| To-do item |
Every line containing the string "counters" should be returned from the records.

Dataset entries
■ ■ ■

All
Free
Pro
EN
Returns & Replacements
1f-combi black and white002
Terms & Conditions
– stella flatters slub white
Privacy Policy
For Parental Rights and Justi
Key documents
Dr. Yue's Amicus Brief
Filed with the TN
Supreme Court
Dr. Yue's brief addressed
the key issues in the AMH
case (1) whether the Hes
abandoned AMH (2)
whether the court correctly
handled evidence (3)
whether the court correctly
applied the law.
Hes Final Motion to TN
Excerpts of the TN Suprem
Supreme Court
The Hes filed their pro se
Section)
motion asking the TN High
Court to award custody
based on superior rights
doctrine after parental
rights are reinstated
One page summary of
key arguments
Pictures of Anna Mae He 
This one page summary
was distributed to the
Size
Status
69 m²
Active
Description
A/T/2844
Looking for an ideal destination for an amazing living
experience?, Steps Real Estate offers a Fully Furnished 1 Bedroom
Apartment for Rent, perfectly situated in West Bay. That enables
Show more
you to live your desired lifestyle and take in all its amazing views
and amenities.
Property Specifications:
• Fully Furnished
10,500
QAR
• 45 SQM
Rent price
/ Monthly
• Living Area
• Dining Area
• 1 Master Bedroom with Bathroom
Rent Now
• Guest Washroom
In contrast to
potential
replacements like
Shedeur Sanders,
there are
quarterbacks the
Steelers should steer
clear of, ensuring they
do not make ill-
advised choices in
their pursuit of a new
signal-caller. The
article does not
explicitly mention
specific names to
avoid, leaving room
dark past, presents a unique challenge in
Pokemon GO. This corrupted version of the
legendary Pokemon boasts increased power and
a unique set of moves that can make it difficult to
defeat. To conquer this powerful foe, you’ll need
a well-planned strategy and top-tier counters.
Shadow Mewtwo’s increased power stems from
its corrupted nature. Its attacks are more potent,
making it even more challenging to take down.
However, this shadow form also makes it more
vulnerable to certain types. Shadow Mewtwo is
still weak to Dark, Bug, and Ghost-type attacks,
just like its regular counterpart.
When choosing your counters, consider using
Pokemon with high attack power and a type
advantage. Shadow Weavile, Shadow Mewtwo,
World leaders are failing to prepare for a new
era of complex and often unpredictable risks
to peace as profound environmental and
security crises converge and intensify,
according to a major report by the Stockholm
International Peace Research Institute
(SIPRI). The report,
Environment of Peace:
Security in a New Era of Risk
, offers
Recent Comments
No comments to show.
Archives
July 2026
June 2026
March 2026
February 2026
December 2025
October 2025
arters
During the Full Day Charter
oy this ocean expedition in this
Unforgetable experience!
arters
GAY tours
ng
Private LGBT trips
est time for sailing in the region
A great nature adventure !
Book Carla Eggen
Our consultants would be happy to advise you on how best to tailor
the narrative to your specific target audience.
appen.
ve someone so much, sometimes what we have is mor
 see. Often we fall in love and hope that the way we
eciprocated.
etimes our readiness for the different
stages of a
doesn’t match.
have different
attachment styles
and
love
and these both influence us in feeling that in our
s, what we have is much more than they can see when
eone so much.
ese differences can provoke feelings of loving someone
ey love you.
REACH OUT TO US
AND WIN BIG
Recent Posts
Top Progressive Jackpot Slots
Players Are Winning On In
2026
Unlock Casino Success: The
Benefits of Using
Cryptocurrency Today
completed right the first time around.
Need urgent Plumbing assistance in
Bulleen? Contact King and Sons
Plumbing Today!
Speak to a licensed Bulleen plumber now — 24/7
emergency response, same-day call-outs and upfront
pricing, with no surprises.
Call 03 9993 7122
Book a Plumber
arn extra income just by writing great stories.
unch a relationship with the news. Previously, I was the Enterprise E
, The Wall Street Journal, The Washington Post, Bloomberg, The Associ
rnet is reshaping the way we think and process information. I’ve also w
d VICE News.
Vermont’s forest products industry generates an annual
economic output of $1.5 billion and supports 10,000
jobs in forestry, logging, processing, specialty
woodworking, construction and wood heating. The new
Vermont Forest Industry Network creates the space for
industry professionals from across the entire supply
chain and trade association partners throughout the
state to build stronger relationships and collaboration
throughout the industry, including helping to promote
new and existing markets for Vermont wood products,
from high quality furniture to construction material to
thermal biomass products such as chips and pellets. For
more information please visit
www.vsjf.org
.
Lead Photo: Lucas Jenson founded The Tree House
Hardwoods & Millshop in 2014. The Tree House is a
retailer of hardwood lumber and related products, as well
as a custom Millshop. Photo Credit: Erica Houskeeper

■ ■ ■

| Task solution |
a well-planned strategy and top-tier counters.
When choosing your counters, consider using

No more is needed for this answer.